A handy tokenizer function using the STL

Joerg Wiedenmann

4.71/5 (12 votes)

Mar 1, 2006

CPOL

7 min read

70531

1063

A handy and customizable tokenizer function that works with STL strings.

Introduction
Background
Features
Using the code
- The demo application
How it works
- Implementation details
Points of interest
Conclusion
License
History

Introduction

This article is about a tokenizer function which provides a very customizable way of breaking up strings. I made it because the std::string doesn't supply methods to efficiently break up its contents, and I didn't want to use another class to do it. I used the methods which are provided by std::string to implement this function.

Background

For my CSV-like text file class, which I will present in another article, I was in need of a function that could break up strings into a series of tokens. After a search on Google for the term "tokenizer", the only useful thing I found was the boost::tokenizer class. After tinkering a bit with it, I decided to implement my own function because I didn't want to define types for the various TokenizerFunction models. However, I liked the features provided by the boost class and implemented some of them into my function.

Features

All of the delimiter-, quote-, and escape characters are 100% customizable.
Multiple characters can be specified for each delimiter-group.
Quote text to protect it from being tokenized.
Escape single characters to protect them.
Optionally keep delimiters as a token.

Using the code

To use the function, you just need to provide an input string, a vector that will receive the output and the various delimiters to the function. Optionally, you can pass quote and/or escape characters.

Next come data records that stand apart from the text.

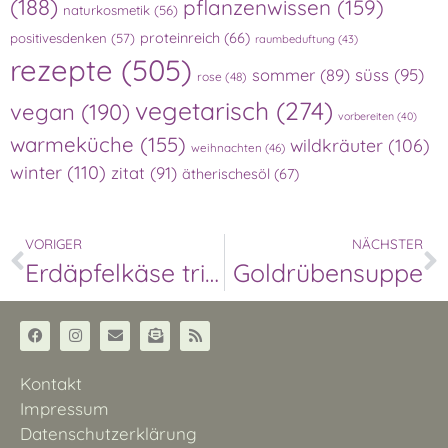
(188)
pflanzenwissen
(159)
naturkosmetik
(56)
proteinreich
(66)
positivesdenken
(57)
raumbeduftung
(43)
rezepte
(505)
süss
(95)
sommer
(89)
rose
(48)
vegetarisch
(274)
vegan
(190)
vorbereiten
(40)
warmeküche
(155)
wildkräuter
(106)
weihnachten
(46)
winter
(110)
zitat
(91)
ätherischesöl
(67)
VORIGER
NÄCHSTER
Erdäpfelkäse tricolore
Goldrübensuppe
Kontakt
Impressum
Datenschutzerklärung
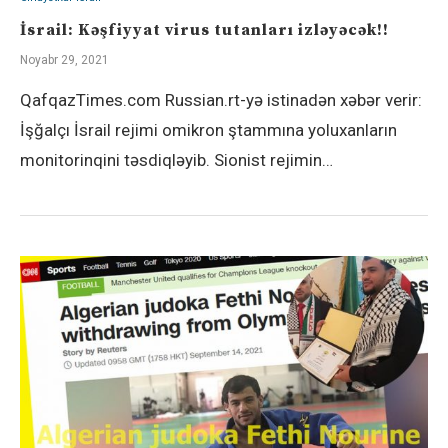
İsrail: Kəşfiyyat virus tutanları izləyəcək!!
Noyabr 29, 2021
QafqazTimes.com Russian.rt-yə istinadən xəbər verir:
İşğalçı İsrail rejimi omikron ştammına yoluxanların
monitorinqini təsdiqləyib. Sionist rejimin…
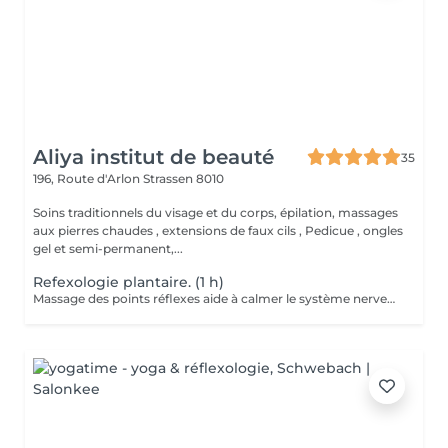
Aliya institut de beauté
35
196, Route d'Arlon
Strassen 8010
Soins traditionnels du visage et du corps, épilation, massages
aux pierres chaudes , extensions de faux cils , Pedicue , ongles
gel et semi-permanent,...
Refexologie plantaire. (1 h)
Massage des points réflexes aide à calmer le système nerveux et favorise une profonde détente Effets: -s'endormir plus facilement -réduire les réveil nocturnes -Atténue les maux de tête, les tensions musculaires, les douleurs liées au stress -Elimine les toxines -Réduit la sensation de jambes lourdes -Stimule la digestion, le système immunitaire ainsi que l'équilibre hormonal Les effets varient selon les personnes et les besoins à traiter A faire seul, en cure ou avec un soin "énergétique Lahochi"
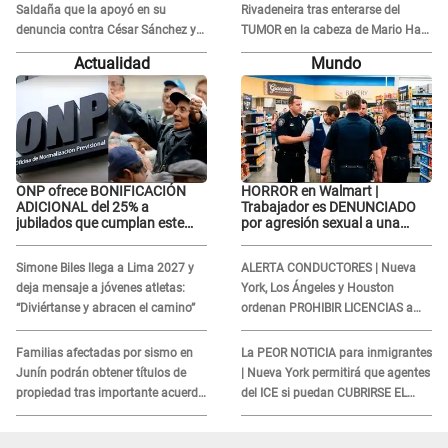
Saldaña que la apoyó en su
Rivadeneira tras enterarse del
denuncia contra César Sánchez y
TUMOR en la cabeza de Mario Hart:
confrontó al dueño de 'La Bella
"Ella estaba muy..."
Actualidad
Mundo
Luz'?
ONP ofrece BONIFICACIÓN
HORROR en Walmart |
ADICIONAL del 25% a
Trabajador es DENUNCIADO
jubilados que cumplan este
por agresión sexual a una
REQUISITO: revisa si accedes
cliente y su respuesta
aquí
INDIGNÓ A TODOS
Simone Biles llega a Lima 2027 y
ALERTA CONDUCTORES | Nueva
deja mensaje a jóvenes atletas:
York, Los Ángeles y Houston
“Diviértanse y abracen el camino”
ordenan PROHIBIR LICENCIAS a
quienes no presenten ESTE
DOCUMENTO
Familias afectadas por sismo en
La PEOR NOTICIA para inmigrantes
Junín podrán obtener títulos de
| Nueva York permitirá que agentes
propiedad tras importante acuerdo
del ICE si puedan CUBRIRSE EL
de Cofopri
ROSTRO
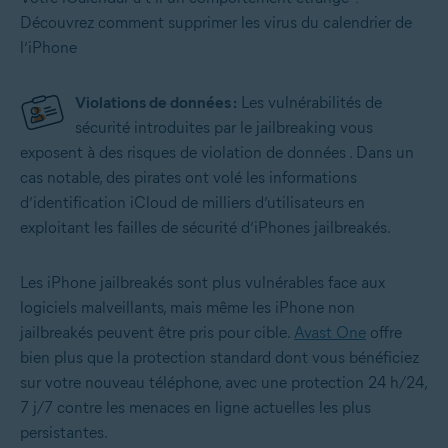
Découvrez
comment supprimer les virus du calendrier de
l’iPhone
Violations de données :
Les vulnérabilités de
sécurité introduites par le jailbreaking vous
exposent à des risques de violation de données
. Dans un
cas notable, des pirates ont volé les informations
d’identification iCloud de milliers d’utilisateurs en
exploitant les failles de sécurité d’iPhones jailbreakés.
Les iPhone jailbreakés sont plus vulnérables face aux
logiciels malveillants, mais même les iPhone non
jailbreakés peuvent être pris pour cible.
Avast One
offre
bien plus que la protection standard dont vous bénéficiez
sur votre nouveau téléphone, avec une protection 24 h/24,
7 j/7 contre les menaces en ligne actuelles les plus
persistantes.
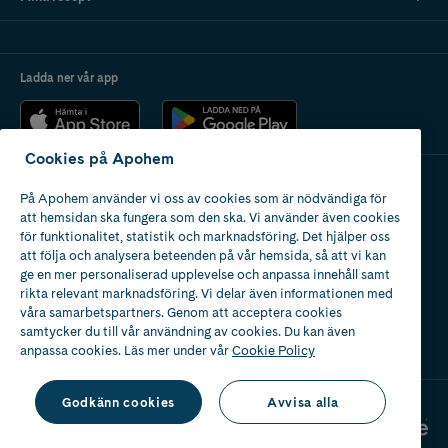
Ladda ner vår app
Cookies på Apohem
På Apohem använder vi oss av cookies som är nödvändiga för
Apotek med tillstånd
att hemsidan ska fungera som den ska. Vi använder även cookies
av Läkemedelsverket
för funktionalitet, statistik och marknadsföring. Det hjälper oss
att följa och analysera beteenden på vår hemsida, så att vi kan
ge en mer personaliserad upplevelse och anpassa innehåll samt
rikta relevant marknadsföring. Vi delar även informationen med
våra samarbetspartners. Genom att acceptera cookies
samtycker du till vår användning av cookies. Du kan även
2024
anpassa cookies. Läs mer under vår
Cookie Policy
Godkänn cookies
Avvisa alla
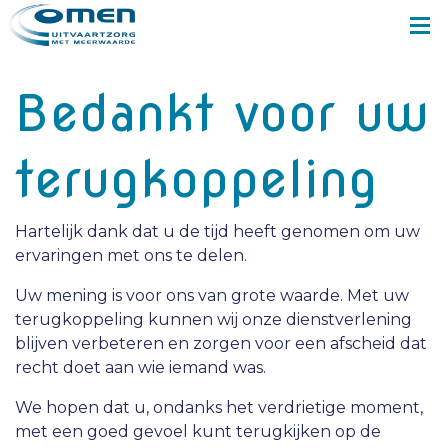
Bedankt voor uw
terugkoppeling
Hartelijk dank dat u de tijd heeft genomen om uw
ervaringen met ons te delen.
Uw mening is voor ons van grote waarde. Met uw
terugkoppeling kunnen wij onze dienstverlening
blijven verbeteren en zorgen voor een afscheid dat
recht doet aan wie iemand was.
We hopen dat u, ondanks het verdrietige moment,
met een goed gevoel kunt terugkijken op de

The defaults for the delimiters are the common CSV ones (Space, TAB, Comma, Colon, Semicolon). The default quotes are (" and '), and the default escape character is the backslash (\). No delimiter characters will be preserved, by default.

The function prototype:

void tokenize ( const string& str, vector<string>& result,
  const string& delimiters, const string& delimiters_preserve,
  const string& quote, const string& esc );

`str`	The input string. This is the original string that will be tokenized.
`result`	The tokens. This vector holds all the generated tokens.
`delimiters`	The delimiters which will split the input string. Default: The common CSV ones (Space, TAB, Comma, Colon, Semicolon)
`delimiters_preserve`	The delimiters which will split the input string. These delimiters will appear in the result as tokens. No default characters.
`quote`	The quote characters. The quote characters protect the enclosed text (matching quotes). Default: " and '
`esc`	The escape characters. These characters protect single characters. Default: backslash (\)

Example:

#include <string>
#include <vector>
#include "tokenizer.h"

// A string, which contents will be tokenized.
string input;

// define the characters that will break the string
string delimiter = ",\t";  // use comma and  tab

// define the characters that will break the string 
// and generate tokens themselves
string keep_delim = ";:";  // use semicolon and  colon

// define the characters that will protect the enclosed text
string quote = "\'\"";  // use single quote and double  quote

// define the characters that will protect the following 
// character
string esc = "\\#";  // use backslash and the hash sign

// vector that contains the tokens for input
vector<string> tokens;

tokenize ( input, tokens, delimiter, keep_delim, quote, esc );

// to use the tokens, define a token-iterator
vector<string>::iterator token;

// and simply iterate through the tokens
for ( token = tokens.begin(); tokens.end() != token; ++token ) 
{
    cout  << *token << endl;
}

The demo application

By simply running the demo application, you will get the following output:

Demo application for the tokenizer function.
The tokens are in []:

This;string,is for      demonstration.

[This]
[string]
[is]
[for]
[demonstration.]

Delimiters can be preserved: sqrt(17 * (20 + a))
[sqrt]  [(]     [17]    [*]     [(]     [20]    [+]     [a]     [)]     [)]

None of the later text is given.